» **Task prompt**
Look for the word "free" in the data below, and copy every line that holds it.

[Stored data entries]
-=-=-=-=-

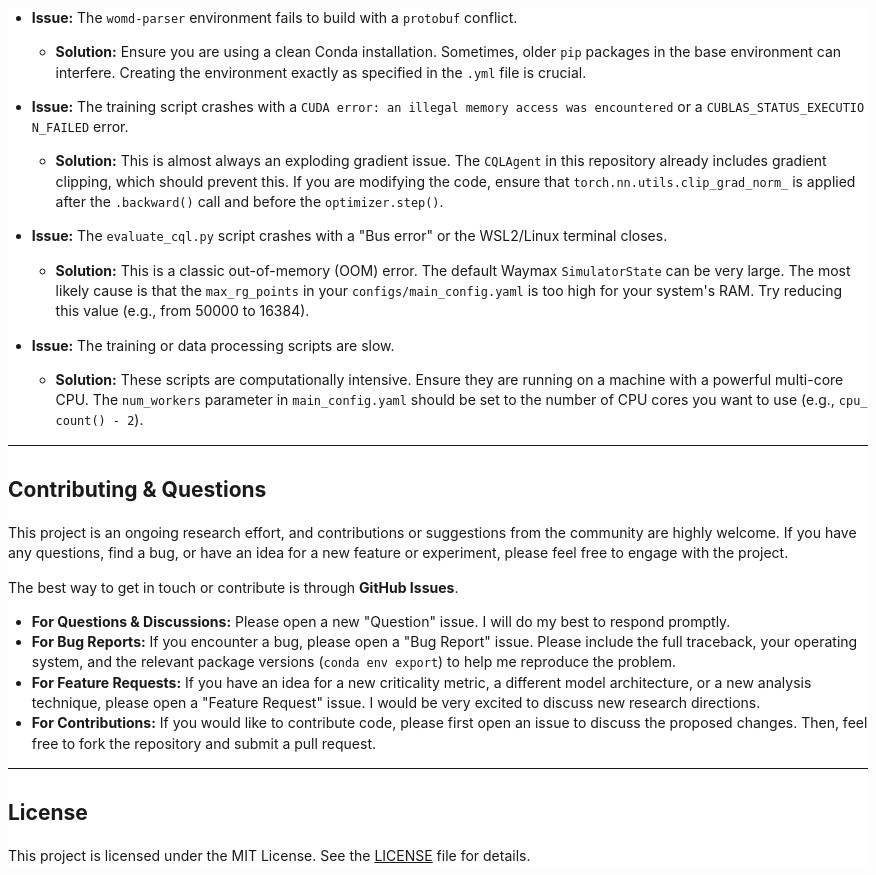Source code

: *   **Issue:** The `womd-parser` environment fails to build with a `protobuf` conflict.
    *   **Solution:** Ensure you are using a clean Conda installation. Sometimes, older `pip` packages in the base environment can interfere. Creating the environment exactly as specified in the `.yml` file is crucial.

*   **Issue:** The training script crashes with a `CUDA error: an illegal memory access was encountered` or a `CUBLAS_STATUS_EXECUTION_FAILED` error.
    *   **Solution:** This is almost always an exploding gradient issue. The `CQLAgent` in this repository already includes gradient clipping, which should prevent this. If you are modifying the code, ensure that `torch.nn.utils.clip_grad_norm_` is applied after the `.backward()` call and before the `optimizer.step()`.

*   **Issue:** The `evaluate_cql.py` script crashes with a "Bus error" or the WSL2/Linux terminal closes.
    *   **Solution:** This is a classic out-of-memory (OOM) error. The default Waymax `SimulatorState` can be very large. The most likely cause is that the `max_rg_points` in your `configs/main_config.yaml` is too high for your system's RAM. Try reducing this value (e.g., from 50000 to 16384).

*   **Issue:** The training or data processing scripts are slow.
    *   **Solution:** These scripts are computationally intensive. Ensure they are running on a machine with a powerful multi-core CPU. The `num_workers` parameter in `main_config.yaml` should be set to the number of CPU cores you want to use (e.g., `cpu_count() - 2`).


---
## Contributing & Questions

This project is an ongoing research effort, and contributions or suggestions from the community are highly welcome. If you have any questions, find a bug, or have an idea for a new feature or experiment, please feel free to engage with the project.

The best way to get in touch or contribute is through **GitHub Issues**.

*   **For Questions & Discussions:** Please open a new "Question" issue. I will do my best to respond promptly.
*   **For Bug Reports:** If you encounter a bug, please open a "Bug Report" issue. Please include the full traceback, your operating system, and the relevant package versions (`conda env export`) to help me reproduce the problem.
*   **For Feature Requests:** If you have an idea for a new criticality metric, a different model architecture, or a new analysis technique, please open a "Feature Request" issue. I would be very excited to discuss new research directions.
*   **For Contributions:** If you would like to contribute code, please first open an issue to discuss the proposed changes. Then, feel free to fork the repository and submit a pull request.

---
## License

This project is licensed under the MIT License. See the [LICENSE](LICENSE) file for details.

-=-=-=-=-

» **Reply**
This project is an ongoing research effort, and contributions or suggestions from the community are highly welcome. If you have any questions, find a bug, or have an idea for a new feature or experiment, please feel free to engage with the project.
*   **For Contributions:** If you would like to contribute code, please first open an issue to discuss the proposed changes. Then, feel free to fork the repository and submit a pull request.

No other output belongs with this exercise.